11.03.19: Reriding

After having a very long winter off, Anne decided to get Tali back into lessons again. Since they were out of town, Anne asked me to take care of her lesson. I was glad to be able to work her for her first time back after so much time off, and had no idea what to expect out of it. I hauled every piece of gear down to the arena that I thought we might need, including leaving the balance bands attached to the saddle that I currently had set up for Storm. Kirsten was actually pleased to see them on the saddle, and set about adjusting them for Tali's size. I was impressed that they were able to be shortened enough for Tali and yet still able to be long enough for Storm, too.
Kirsten recommended that I walk her around for a while in each direction to see how she would react to the restriction and support of the elastic bands. She experimented quite a bit as we made our way around the arena in a wide circle, but seemed to really appreciate the support, and was already showing positive changes in her posture and balance as a result. We made several laps to the right as she settled in, and finally changed direction to check out the other side. It was as if she hadn't walked in the bands at all, she stopped, and took slow tentative steps forward, one foot at a time. Finally she found her legs again and was able to keep moving forward and we continued our laps as she found her feet again. Kirsten suggested that we shorten the front reins, and noted that she seemed to really like the additional support. We worked until she seemed to settle into the rhythm again, and Kirsten recommended that we go ahead and start riding.

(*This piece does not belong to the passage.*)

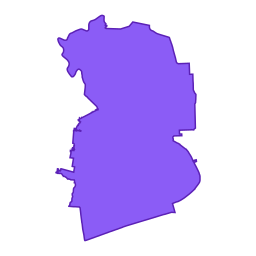 Wijdemeren, Noord-Holland, Netherlands
{"feature_id": "6326949B52829064558657", "entity_name": "Wijdemeren", "entity_type": "district", "adm_level": 2, "iso_a3": "NLD", "parent_name": "Netherlands", "parent_adm1": "Noord-Holland", "projection": "orthographic", "projection_center": [5.063, 52.226], "detail": "fine", "context": "isolated", "style": "filled", "palette": "violet", "viewbox_px": 256, "rotation_deg": 0, "n_neighbors": 0, "source": "geoboundaries", "source_scale": "gbopen_adm2", "svg_char_len": 5295}
<svg xmlns="http://www.w3.org/2000/svg" viewBox="0 0 256 256"><path d="M175.0,212.5L172.5,203.5L176.5,201.9L177.9,201.6L180.7,200.2L184.3,197.9L189.3,194.0L191.5,192.1L194.8,189.0L194.7,188.9L198.1,184.4L199.3,182.6L199.7,181.7L200.0,180.2L200.0,178.4L200.0,176.5L199.8,175.1L199.4,174.3L199.0,172.8L198.3,171.2L196.3,167.1L194.5,163.7L194.0,162.5L196.3,161.5L196.1,161.0L196.4,160.9L196.2,159.8L195.4,160.0L195.7,160.8L195.0,161.0L194.6,160.2L193.3,160.6L193.3,161.1L193.1,161.2L192.6,159.9L191.5,157.3L190.5,155.5L189.2,153.5L188.1,151.6L186.6,149.8L186.3,149.3L185.4,148.9L181.1,145.6L180.5,145.1L179.9,144.7L179.9,144.4L178.3,143.4L177.0,142.9L173.1,140.7L173.2,140.2L173.3,139.0L172.9,138.2L172.8,137.1L174.0,135.9L181.8,135.7L181.7,134.0L179.5,134.0L179.4,130.2L191.4,129.8L191.6,129.8L191.6,129.7L193.6,129.9L193.6,129.6L195.4,128.1L194.8,104.0L195.0,103.7L195.5,102.7L195.6,102.3L195.6,101.4L195.8,99.1L195.8,97.5L195.9,95.8L195.9,94.4L195.8,94.2L194.8,93.1L193.4,90.1L193.3,89.8L193.2,83.5L193.0,80.8L192.8,74.2L189.6,74.3L189.5,70.9L189.2,63.3L178.7,63.7L178.4,63.7L177.8,63.5L177.1,63.1L176.6,62.5L176.3,61.8L175.4,57.8L173.4,50.7L172.6,47.2L171.9,44.9L171.5,43.7L170.9,42.2L170.7,41.3L170.2,40.2L169.4,37.7L169.0,37.3L159.4,34.4L156.8,33.5L155.5,32.7L152.8,30.9L152.1,30.8L151.0,30.2L150.3,29.5L149.9,28.9L149.7,28.5L149.5,27.8L149.4,26.8L149.4,25.4L132.8,22.0L129.2,26.3L120.5,29.0L106.1,28.5L105.4,28.1L105.2,27.9L105.6,27.4L106.0,27.0L105.8,26.7L106.7,26.1L106.9,26.0L106.9,25.8L106.5,25.6L106.5,25.4L105.3,25.2L105.4,24.7L105.9,23.8L105.0,22.8L104.6,22.3L104.3,21.7L104.1,21.0L104.0,19.9L104.1,16.9L104.1,16.3L103.9,16.0L103.6,15.8L102.5,15.4L101.7,15.4L100.8,15.7L99.5,16.5L95.3,19.5L94.0,20.1L91.1,21.0L90.6,21.3L90.2,21.7L89.8,22.1L89.4,22.8L89.1,23.5L88.9,24.2L88.8,25.2L88.8,27.2L88.8,28.8L88.8,29.4L88.3,30.2L87.6,30.8L86.9,31.0L86.1,30.8L82.7,29.4L81.9,29.1L81.1,29.0L79.9,29.3L78.0,30.0L75.9,30.8L72.0,32.9L70.7,33.3L69.7,34.0L69.2,34.7L67.9,37.4L67.5,38.1L67.2,39.3L66.8,39.8L65.9,40.2L64.8,40.2L64.2,40.1L60.0,38.2L59.2,38.0L58.8,38.0L58.4,38.3L58.0,38.7L57.9,39.5L58.3,41.2L58.6,42.0L59.5,43.8L60.2,45.0L60.7,45.6L62.4,47.0L62.9,47.5L63.3,48.2L63.5,48.8L63.6,49.4L63.7,50.1L63.6,51.0L63.5,51.6L63.4,52.2L63.1,52.7L62.1,54.2L62.0,54.7L62.1,55.1L62.5,55.7L63.1,56.4L66.3,59.0L67.4,60.0L68.3,61.3L68.7,61.9L69.0,62.7L69.1,63.4L69.2,64.0L68.9,65.4L68.5,66.5L67.5,68.0L67.3,68.5L67.2,69.0L67.2,69.6L67.4,70.4L67.7,71.2L68.2,72.1L69.5,74.1L71.3,76.4L71.8,76.8L72.7,76.8L73.2,76.6L73.7,76.2L74.7,74.9L75.3,73.9L76.0,71.9L76.3,71.3L77.0,70.3L77.7,69.6L78.4,69.2L78.9,69.1L79.2,69.2L80.1,69.7L81.0,70.6L81.4,71.1L81.7,71.8L81.7,72.4L81.8,73.7L82.2,75.5L82.2,76.6L82.2,77.2L82.5,78.1L83.2,80.6L83.8,82.1L85.0,83.9L85.3,84.6L85.3,85.2L85.2,87.6L84.4,94.4L84.6,94.7L85.2,95.4L86.5,96.6L87.3,97.0L88.0,98.0L88.7,98.7L96.5,106.2L97.2,107.3L97.5,108.3L97.9,108.6L98.1,109.5L97.9,109.8L97.0,109.1L96.5,109.5L95.9,109.8L96.4,110.2L93.3,111.8L93.0,111.6L92.5,112.2L92.0,112.5L91.8,112.3L91.4,112.6L91.5,112.7L91.3,112.9L82.0,117.7L81.7,117.5L81.4,118.1L80.4,118.6L79.5,117.9L79.2,119.5L78.2,119.9L78.4,120.5L79.1,120.6L78.9,120.9L80.5,121.9L80.0,122.7L79.9,122.6L79.2,123.2L78.6,124.0L78.7,124.3L78.2,125.4L77.7,125.2L77.1,126.3L76.6,127.2L76.4,127.8L76.4,128.1L76.2,128.7L74.3,128.4L74.1,129.5L74.4,129.5L79.9,130.8L79.9,130.3L80.9,130.9L80.7,131.2L79.8,130.9L79.8,131.0L76.9,130.2L76.7,130.9L73.8,130.3L73.7,130.5L73.8,130.5L73.7,130.6L73.7,131.8L73.6,132.7L72.8,143.2L73.6,143.4L74.0,143.8L74.3,145.0L74.2,145.3L74.0,145.6L74.3,145.7L74.2,146.2L73.8,146.6L74.0,147.7L72.6,147.7L72.6,148.5L72.7,148.8L72.2,149.0L72.4,149.1L72.5,149.1L74.1,149.1L74.4,149.2L74.5,149.4L74.4,149.5L73.8,149.5L73.9,149.8L73.9,150.5L70.4,150.4L70.4,151.5L71.1,151.5L71.1,151.9L70.9,152.6L70.9,153.4L70.3,156.0L70.2,156.8L70.0,157.7L73.5,158.2L72.8,162.7L72.8,162.9L72.7,163.1L72.2,166.4L74.6,166.9L74.4,168.4L74.3,168.5L73.7,172.2L61.3,168.8L60.9,168.8L60.7,170.1L60.3,170.1L60.2,170.9L59.9,170.9L59.9,170.6L58.3,170.5L58.4,169.0L57.5,168.8L57.3,170.1L57.3,171.0L58.1,171.1L58.1,171.6L58.0,172.4L57.6,172.0L56.7,171.6L56.3,171.5L56.8,171.8L57.3,172.1L57.5,172.5L57.9,173.0L57.7,173.0L56.1,172.4L56.0,172.7L57.7,173.4L58.1,173.3L58.5,173.4L61.0,173.5L61.5,173.7L61.8,174.0L62.8,175.5L63.7,176.1L63.6,176.4L64.1,176.4L64.6,176.5L65.1,176.7L65.5,177.1L65.9,177.2L66.6,177.7L67.2,178.6L68.0,178.8L68.0,179.1L68.6,179.0L70.2,179.4L71.0,179.9L71.6,179.8L74.3,180.0L74.6,181.2L74.3,182.7L75.0,182.8L75.4,184.5L75.5,185.0L75.4,185.4L75.2,186.2L75.0,186.6L74.7,187.1L73.9,187.9L73.6,188.5L73.5,188.9L73.3,191.9L73.2,192.4L73.0,192.8L72.4,193.4L72.2,193.8L72.2,194.3L72.3,195.3L72.6,196.3L72.6,196.7L72.5,197.2L72.2,197.8L72.0,198.2L71.8,201.2L71.6,201.5L71.4,201.8L70.5,202.2L70.2,202.6L70.1,203.0L69.7,205.1L69.5,205.6L69.0,205.9L68.9,206.3L73.3,206.7L75.1,206.7L79.4,207.0L80.0,207.7L80.1,208.0L80.5,211.2L80.9,215.0L81.7,221.2L81.8,222.2L82.0,223.1L82.2,224.3L82.7,228.8L83.0,230.5L83.9,234.9L84.2,237.3L84.6,240.0L84.8,240.4L85.0,240.6L86.5,240.2L101.7,234.7L110.5,231.5L111.8,231.1L112.6,230.8L112.6,230.7L113.2,230.6L115.6,229.7L117.8,229.0L118.2,228.8L122.4,227.3L123.2,226.9L126.8,225.7L160.1,215.6L163.7,214.5L164.8,214.3L171.5,212.3L175.0,212.5Z" fill="#8b5cf6" stroke="#5b21b6" stroke-width="1.5"/></svg>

I got everything set up and climbed up and it took us a while to get organized enough to function together again. We started out rather wobbly, and the steering was almost non-existent. She was continually wiping out to the inside, and I was unable to regain the balance to keep from tipping into the circle with her. Kirsten was able to offer us support by walking ahead, and having Tali follow her, which to my relief worked to give Tali something to focus on to keep from perpetuating the capsizing inward cycle. It helped me to get my bearings and find the ball and then work to manipulate it to help her find her balance again. Having not ridden her for more than 5 months meant that the muscle memory was a bit fuzzy. Once we were off and moving on our own a little better, Kirsten was able to stop walking circles through the arena and let Tali and I find our own way. I managed to find the hang of moving and finding the ball continually as we were in motion. With the balance bands on it changed some of her movement patterns, and things were not as familiar to me. I begin to struggle when the ball gets to a point where it is more subtle rather than the gross imbalances that are the norm in the beginning.
We settled out to the left and I was actually able to start doing more guiding rather than being completely subject to the whims of her balance. When we turned to go to the right we lapsed back into having problems again. I just couldn't manage to keep my weight to the outside enough. Kirsten was directing me to help rebalance, but even being super aware of it wasn't actually affecting the change. Finally, I remembered that when I need to push the left side down I also have to think of pulling the right side up. With my lifelong issue of weakness on the left, my brain can not find the power to "push" down on the left side and believe that it is effective. But when I think of pulling up on the right side things magically fall into place. Well, not quite magically, but it works. The change in Tali was instant, and I was able to get the soft control back again to guide her rather than she wandering and capsizing repeatedly.
Our ride was really good, and Tali was able to hold herself together for about 45 minutes, which is much longer than most of our other rides. We have rarely ridden longer than half of the lessons that we have had before. I was pleased with her progress, and look forward to getting back into the saddle more frequently now that the weather is warmer.